As the future of driverless cars pedals (itself?) onward, one person in the business wants to slow the process — at least, until all of the bases are covered.
A Stanford University engineering professor, programming driverless race cars has long been an interest of Chris Gerdes. But as manufacturers and other minds behind the idea of an autonomous car continue to develop and ready themselves to put products on the market in the future, Bloomberg reports that Gerdes doesn’t believe the industry is quite ready — he says there are “a lot of subtle, but important things yet to be solved.”
A man who is regarded as “Switzerland” — the neutral voice — in the car industry, as philosophy professor Patrick Lin told Bloomberg, executives began meeting with Gerdes at his lab after a driverless-car workshop. The workshop focused on what cars still need — ethics.
Bloomberg had the chance to pick his brain a bit recently:
Take that double-yellow line problem. It is clear that the car should cross it to avoid the road crew. Less clear is how to go about programming a machine to break the law or to make still more complex ethical calls.
“We need to take a step back and say, ‘Wait a minute, is that what we should be programming the car to think about? Is that even the right question to ask?’” Gerdes said. “We need to think about traffic codes reflecting actual behavior to avoid putting the programmer in a situation of deciding what is safe versus what is legal.”
Gerdes’ work on autonomous cars includes programming a driverless race car to race the entire Pikes Peak Hill Climb course in Colorado and experiments with monitoring electrical activity in the brain as drivers race around the track, as he described in his 2012 TEDx talk:
As Gerdes mentioned in the TEDx talk, the inspiration for his goal of making autonomous cars more intuitive comes in part from the “high bar” set by the amazing capabilities of the human body and mind:
“We believe that before people turn over control to an autonomous car, that autonomous car should be at least as good as the very best human drivers,” Gerdes said.
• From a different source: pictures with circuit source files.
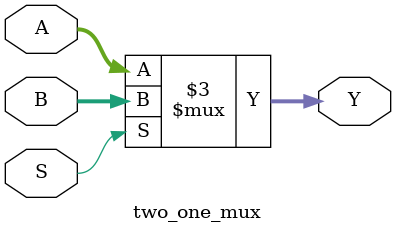
<source format=sv>
module two_one_mux
						#(parameter width = 3)
						(input logic [width-1:0] A, B,
						input logic S,
						output logic [width-1:0] Y);
	always_comb begin
		if (S)
		Y = B; // choose b if s = 1
		else
		Y = A; // choose a if 0
	end
endmodule
</source>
While Gerdes firmly believed in the human-skill aspect of the autonomous car at the time, human ethics entered the picture when he received an email from George Bekey, co-author with Lin of the book entitled Robot Ethics.
Questions arose about unavoidable accidents, moral choices about where to steer if collision with an object is unavoidable and the like. If vehicles will be driving as humans, how can their programming act and make decisions as a human would in driving situations? When encountering problematic situations on the road, a driverless car is far more complex than simply staying in the lines.
From Bloomberg:
“With any new technology, there’s a peak in hype and then there’s a trough of disillusionment,” Gerdes said. “We’re somewhere on that hype peak at the moment. The benefits [of driverless cars] are real, but we may have a valley ahead of us before we see all of the society-transforming benefits of this sort of technology.”
Essentially, Gerdes echoes what we all heard as kids — “Better safe than sorry.” Except in this case, he’s advising us not to dive head first into the future of driving rather than diving hand first into the cookie jar before dinner.
If we’re patient, the outcome may end up being all the more sweeter — just like we’ve always been instructed.